▶ **DESCRIPTION OF THE TASK**
The lines to repeat are those below from the one containing "top legal advisers to activist" down to the one containing "LMDC funding will reconstruct", both included; reproduce them exactly and nothing else.

▶ **RECORD SET**
--

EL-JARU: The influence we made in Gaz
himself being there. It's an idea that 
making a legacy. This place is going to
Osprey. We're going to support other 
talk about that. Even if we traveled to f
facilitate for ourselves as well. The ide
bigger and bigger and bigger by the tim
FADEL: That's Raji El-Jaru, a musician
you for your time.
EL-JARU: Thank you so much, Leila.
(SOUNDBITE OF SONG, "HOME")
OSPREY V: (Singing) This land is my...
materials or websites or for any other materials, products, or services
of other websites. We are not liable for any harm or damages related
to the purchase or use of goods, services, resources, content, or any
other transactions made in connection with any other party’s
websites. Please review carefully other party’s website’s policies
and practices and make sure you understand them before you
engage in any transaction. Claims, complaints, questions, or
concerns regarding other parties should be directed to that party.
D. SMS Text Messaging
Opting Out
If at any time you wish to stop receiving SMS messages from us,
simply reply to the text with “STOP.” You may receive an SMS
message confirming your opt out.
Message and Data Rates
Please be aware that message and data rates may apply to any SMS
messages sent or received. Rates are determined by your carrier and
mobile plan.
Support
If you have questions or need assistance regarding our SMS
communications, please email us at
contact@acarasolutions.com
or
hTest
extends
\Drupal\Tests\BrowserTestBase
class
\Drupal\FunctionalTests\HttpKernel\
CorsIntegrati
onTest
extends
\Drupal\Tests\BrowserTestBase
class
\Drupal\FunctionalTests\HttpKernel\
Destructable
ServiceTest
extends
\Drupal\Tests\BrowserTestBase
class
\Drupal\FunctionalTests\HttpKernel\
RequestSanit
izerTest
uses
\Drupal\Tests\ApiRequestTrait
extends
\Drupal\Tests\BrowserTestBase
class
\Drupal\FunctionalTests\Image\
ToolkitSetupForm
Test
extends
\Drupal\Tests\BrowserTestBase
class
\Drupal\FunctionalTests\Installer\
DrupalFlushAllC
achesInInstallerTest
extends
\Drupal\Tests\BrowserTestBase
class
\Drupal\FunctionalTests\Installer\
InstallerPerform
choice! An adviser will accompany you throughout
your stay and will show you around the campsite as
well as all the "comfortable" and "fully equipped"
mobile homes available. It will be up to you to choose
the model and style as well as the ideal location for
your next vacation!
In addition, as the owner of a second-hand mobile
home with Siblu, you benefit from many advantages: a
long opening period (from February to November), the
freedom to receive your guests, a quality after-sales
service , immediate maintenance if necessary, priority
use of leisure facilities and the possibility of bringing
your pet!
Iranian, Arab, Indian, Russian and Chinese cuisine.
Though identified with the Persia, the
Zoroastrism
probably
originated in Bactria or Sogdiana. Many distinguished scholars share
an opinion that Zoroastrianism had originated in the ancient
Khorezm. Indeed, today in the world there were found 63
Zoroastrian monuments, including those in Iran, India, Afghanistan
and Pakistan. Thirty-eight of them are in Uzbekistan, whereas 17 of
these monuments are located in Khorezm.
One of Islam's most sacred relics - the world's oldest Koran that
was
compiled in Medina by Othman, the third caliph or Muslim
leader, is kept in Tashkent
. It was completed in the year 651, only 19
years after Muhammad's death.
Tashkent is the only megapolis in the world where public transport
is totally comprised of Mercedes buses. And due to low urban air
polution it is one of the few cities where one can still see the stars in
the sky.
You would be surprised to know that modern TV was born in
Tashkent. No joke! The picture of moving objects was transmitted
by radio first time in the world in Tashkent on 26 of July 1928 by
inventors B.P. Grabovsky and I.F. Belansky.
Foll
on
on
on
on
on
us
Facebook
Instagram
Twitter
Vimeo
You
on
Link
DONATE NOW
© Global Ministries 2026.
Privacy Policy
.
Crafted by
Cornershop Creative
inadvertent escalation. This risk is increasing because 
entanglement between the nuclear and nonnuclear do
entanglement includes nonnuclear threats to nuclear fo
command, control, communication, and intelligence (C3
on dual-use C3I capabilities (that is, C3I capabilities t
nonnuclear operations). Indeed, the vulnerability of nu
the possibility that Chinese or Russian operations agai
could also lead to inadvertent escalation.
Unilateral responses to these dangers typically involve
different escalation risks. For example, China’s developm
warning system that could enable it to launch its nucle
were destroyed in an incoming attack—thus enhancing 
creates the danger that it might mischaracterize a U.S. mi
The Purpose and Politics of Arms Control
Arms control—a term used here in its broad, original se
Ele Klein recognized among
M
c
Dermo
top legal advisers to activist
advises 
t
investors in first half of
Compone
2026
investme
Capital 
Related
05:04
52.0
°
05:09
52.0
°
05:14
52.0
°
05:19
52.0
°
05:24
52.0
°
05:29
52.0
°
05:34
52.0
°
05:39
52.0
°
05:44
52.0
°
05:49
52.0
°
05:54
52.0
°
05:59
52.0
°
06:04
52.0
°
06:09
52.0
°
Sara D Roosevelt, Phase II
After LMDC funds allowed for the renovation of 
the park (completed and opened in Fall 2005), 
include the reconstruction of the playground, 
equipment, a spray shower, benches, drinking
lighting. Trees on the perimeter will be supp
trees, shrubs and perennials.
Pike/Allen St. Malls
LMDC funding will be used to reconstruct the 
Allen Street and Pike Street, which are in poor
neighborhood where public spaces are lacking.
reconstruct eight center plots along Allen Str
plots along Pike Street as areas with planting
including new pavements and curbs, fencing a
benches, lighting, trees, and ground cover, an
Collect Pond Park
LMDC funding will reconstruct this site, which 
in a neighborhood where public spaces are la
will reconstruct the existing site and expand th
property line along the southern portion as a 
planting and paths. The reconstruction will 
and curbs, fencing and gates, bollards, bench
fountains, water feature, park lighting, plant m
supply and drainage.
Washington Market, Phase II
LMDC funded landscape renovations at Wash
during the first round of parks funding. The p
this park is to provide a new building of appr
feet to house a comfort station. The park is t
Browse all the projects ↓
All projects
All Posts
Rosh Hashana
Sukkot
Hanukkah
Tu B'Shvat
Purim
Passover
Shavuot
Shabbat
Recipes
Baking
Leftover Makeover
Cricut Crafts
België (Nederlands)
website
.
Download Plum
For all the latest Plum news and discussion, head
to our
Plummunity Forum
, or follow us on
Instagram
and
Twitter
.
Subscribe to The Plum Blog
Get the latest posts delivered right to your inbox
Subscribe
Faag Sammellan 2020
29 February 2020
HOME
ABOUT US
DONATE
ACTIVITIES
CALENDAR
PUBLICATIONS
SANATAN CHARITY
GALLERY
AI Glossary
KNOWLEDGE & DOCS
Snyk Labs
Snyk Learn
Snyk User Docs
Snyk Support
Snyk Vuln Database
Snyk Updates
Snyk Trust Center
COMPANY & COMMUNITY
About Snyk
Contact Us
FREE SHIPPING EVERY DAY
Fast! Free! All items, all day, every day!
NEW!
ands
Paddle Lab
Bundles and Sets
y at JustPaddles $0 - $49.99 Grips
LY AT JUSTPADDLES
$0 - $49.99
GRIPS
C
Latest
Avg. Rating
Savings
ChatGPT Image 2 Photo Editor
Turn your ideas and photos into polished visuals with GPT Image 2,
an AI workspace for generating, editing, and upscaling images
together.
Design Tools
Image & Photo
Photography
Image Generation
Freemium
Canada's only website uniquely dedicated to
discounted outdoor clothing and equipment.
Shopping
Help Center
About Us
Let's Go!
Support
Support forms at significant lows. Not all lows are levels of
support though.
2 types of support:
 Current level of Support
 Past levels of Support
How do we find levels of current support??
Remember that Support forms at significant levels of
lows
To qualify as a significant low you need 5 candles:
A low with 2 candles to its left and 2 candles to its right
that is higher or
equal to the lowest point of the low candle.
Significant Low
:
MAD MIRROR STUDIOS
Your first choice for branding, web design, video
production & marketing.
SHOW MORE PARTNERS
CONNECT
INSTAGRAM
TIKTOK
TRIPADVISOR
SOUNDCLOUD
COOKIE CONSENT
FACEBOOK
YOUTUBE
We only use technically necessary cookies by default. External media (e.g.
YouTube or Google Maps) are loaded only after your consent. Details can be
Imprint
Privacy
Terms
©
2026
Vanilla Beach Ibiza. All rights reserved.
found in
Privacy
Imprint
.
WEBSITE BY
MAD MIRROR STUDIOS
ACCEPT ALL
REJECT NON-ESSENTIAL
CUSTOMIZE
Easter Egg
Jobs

--

▶ **TASK OUTPUT**
top legal advisers to activist
advises 
t
investors in first half of
Compone
2026
investme
Capital 
Related
05:04
52.0
°
05:09
52.0
°
05:14
52.0
°
05:19
52.0
°
05:24
52.0
°
05:29
52.0
°
05:34
52.0
°
05:39
52.0
°
05:44
52.0
°
05:49
52.0
°
05:54
52.0
°
05:59
52.0
°
06:04
52.0
°
06:09
52.0
°
Sara D Roosevelt, Phase II
After LMDC funds allowed for the renovation of 
the park (completed and opened in Fall 2005), 
include the reconstruction of the playground, 
equipment, a spray shower, benches, drinking
lighting. Trees on the perimeter will be supp
trees, shrubs and perennials.
Pike/Allen St. Malls
LMDC funding will be used to reconstruct the 
Allen Street and Pike Street, which are in poor
neighborhood where public spaces are lacking.
reconstruct eight center plots along Allen Str
plots along Pike Street as areas with planting
including new pavements and curbs, fencing a
benches, lighting, trees, and ground cover, an
Collect Pond Park
LMDC funding will reconstruct this site, which 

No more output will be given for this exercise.